*** DATA FOR ANALYSIS Section Begins ***

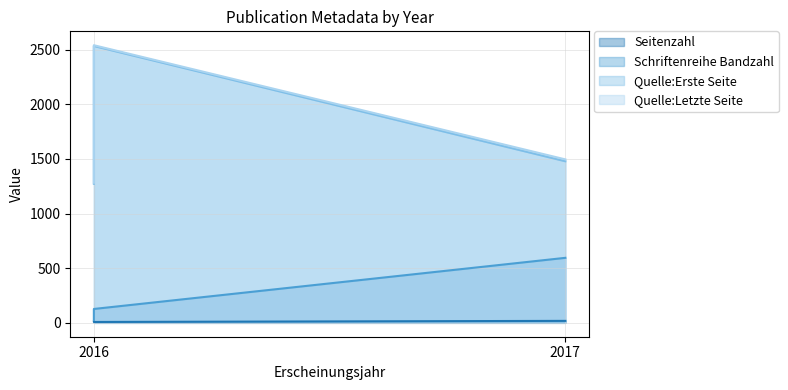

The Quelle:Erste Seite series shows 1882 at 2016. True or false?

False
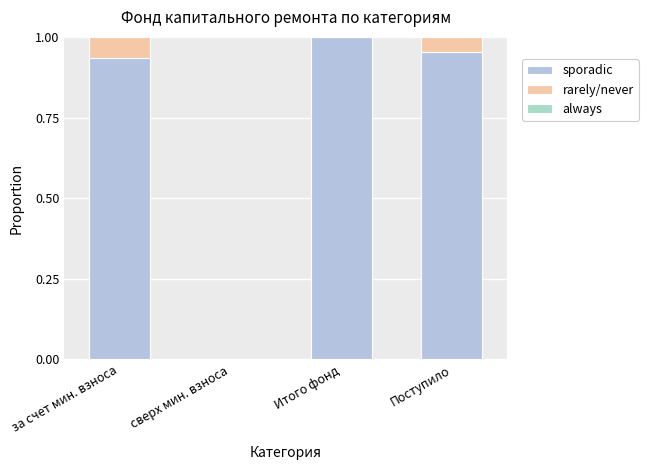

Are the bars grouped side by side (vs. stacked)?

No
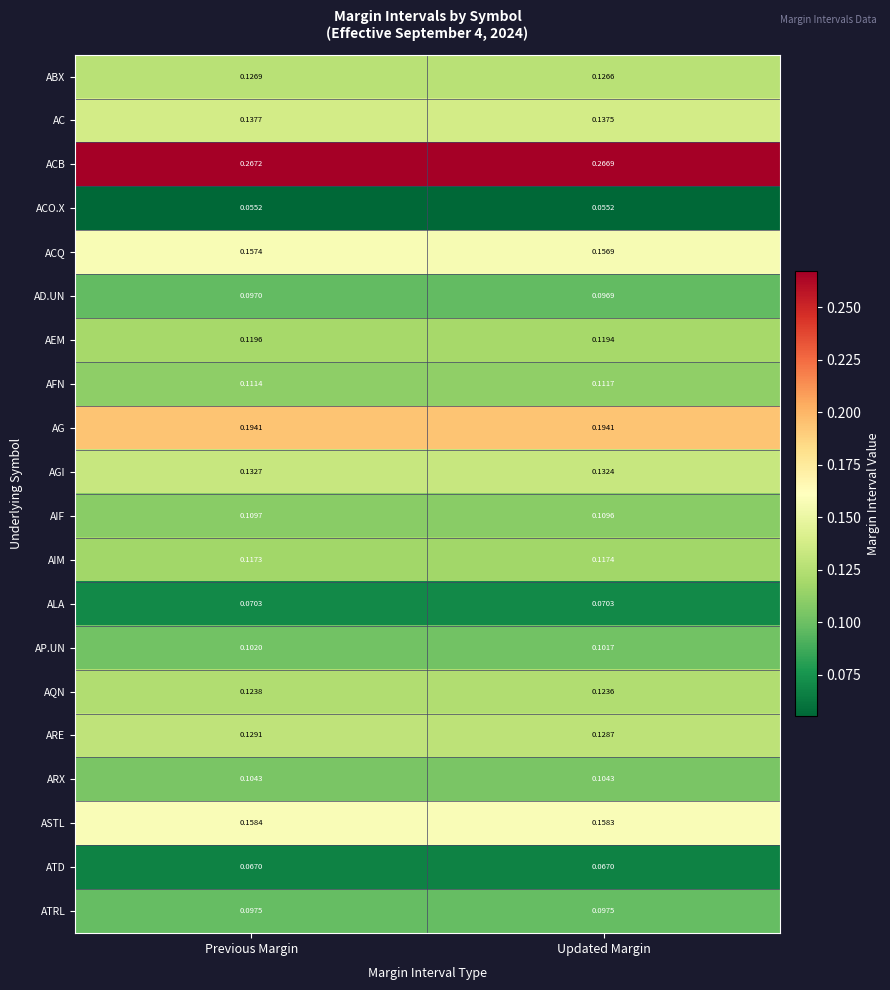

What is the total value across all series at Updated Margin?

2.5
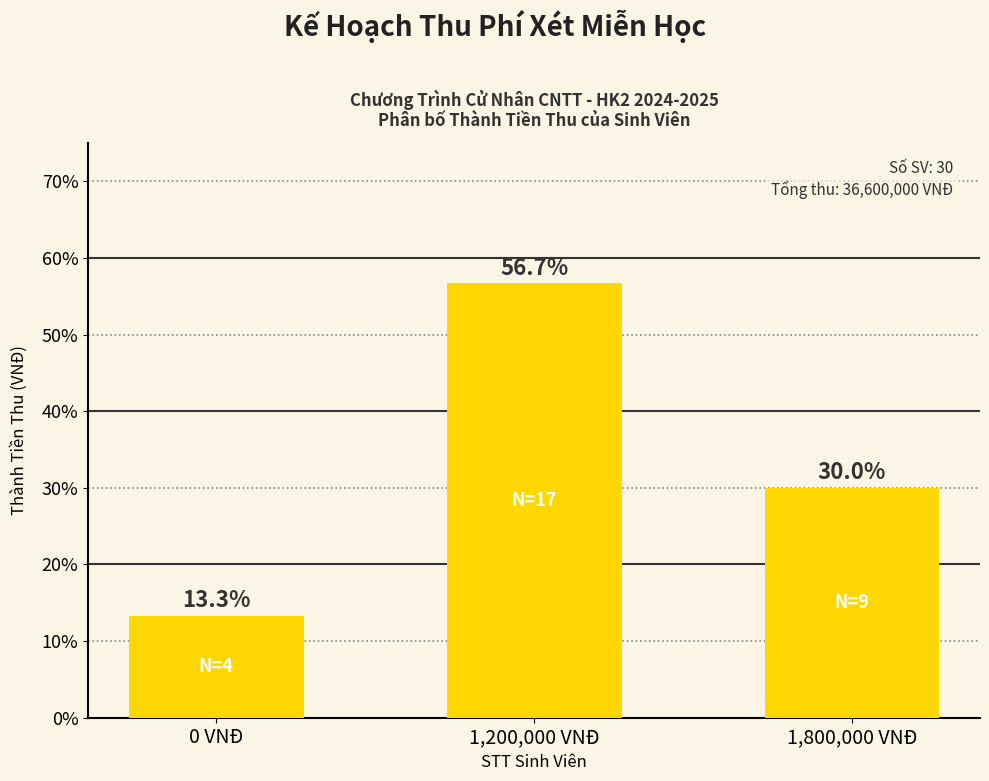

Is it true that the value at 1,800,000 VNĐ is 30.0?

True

*** DATA FOR ANALYSIS Section Ends ***

Can you copy out each of the records above word for word, leaving out the pictures?

**ANSWER FOR THE TASK**
The Quelle:Erste Seite series shows 1882 at 2016. True or false?

False

Are the bars grouped side by side (vs. stacked)?

No

What is the total value across all series at Updated Margin?

2.5

Is it true that the value at 1,800,000 VNĐ is 30.0?

True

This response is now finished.